WORK TO COMPLETE
Give the entries again exactly, every one of them.

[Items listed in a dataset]
_ _ _ _

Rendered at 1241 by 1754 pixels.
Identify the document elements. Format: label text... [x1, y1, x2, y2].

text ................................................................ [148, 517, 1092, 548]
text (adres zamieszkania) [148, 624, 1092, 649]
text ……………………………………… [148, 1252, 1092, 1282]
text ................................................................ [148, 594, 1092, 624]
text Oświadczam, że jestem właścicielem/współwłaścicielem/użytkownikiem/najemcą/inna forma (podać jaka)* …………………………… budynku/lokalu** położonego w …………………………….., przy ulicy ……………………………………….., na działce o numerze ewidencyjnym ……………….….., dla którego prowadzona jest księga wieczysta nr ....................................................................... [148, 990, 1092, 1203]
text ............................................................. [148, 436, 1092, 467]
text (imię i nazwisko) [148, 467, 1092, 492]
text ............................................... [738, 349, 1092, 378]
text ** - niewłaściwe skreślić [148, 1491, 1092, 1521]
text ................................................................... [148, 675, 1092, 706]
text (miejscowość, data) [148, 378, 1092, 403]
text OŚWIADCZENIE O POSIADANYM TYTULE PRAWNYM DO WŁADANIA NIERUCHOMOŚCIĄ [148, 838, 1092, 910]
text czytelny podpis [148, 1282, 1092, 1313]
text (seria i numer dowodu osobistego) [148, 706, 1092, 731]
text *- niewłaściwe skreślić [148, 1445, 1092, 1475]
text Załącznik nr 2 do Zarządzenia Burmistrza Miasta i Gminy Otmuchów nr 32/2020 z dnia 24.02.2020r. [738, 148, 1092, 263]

_ _ _ _

RESULT OF THE EXERCISE
Rendered at 1241 by 1754 pixels.
Identify the document elements. Format: label text... [x1, y1, x2, y2].

text ................................................................ [148, 517, 1092, 548]
text (adres zamieszkania) [148, 624, 1092, 649]
text ……………………………………… [148, 1252, 1092, 1282]
text ................................................................ [148, 594, 1092, 624]
text Oświadczam, że jestem właścicielem/współwłaścicielem/użytkownikiem/najemcą/inna forma (podać jaka)* …………………………… budynku/lokalu** położonego w …………………………….., przy ulicy ……………………………………….., na działce o numerze ewidencyjnym ……………….….., dla którego prowadzona jest księga wieczysta nr ....................................................................... [148, 990, 1092, 1203]
text ............................................................. [148, 436, 1092, 467]
text (imię i nazwisko) [148, 467, 1092, 492]
text ............................................... [738, 349, 1092, 378]
text ** - niewłaściwe skreślić [148, 1491, 1092, 1521]
text ................................................................... [148, 675, 1092, 706]
text (miejscowość, data) [148, 378, 1092, 403]
text OŚWIADCZENIE O POSIADANYM TYTULE PRAWNYM DO WŁADANIA NIERUCHOMOŚCIĄ [148, 838, 1092, 910]
text czytelny podpis [148, 1282, 1092, 1313]
text (seria i numer dowodu osobistego) [148, 706, 1092, 731]
text *- niewłaściwe skreślić [148, 1445, 1092, 1475]
text Załącznik nr 2 do Zarządzenia Burmistrza Miasta i Gminy Otmuchów nr 32/2020 z dnia 24.02.2020r. [738, 148, 1092, 263]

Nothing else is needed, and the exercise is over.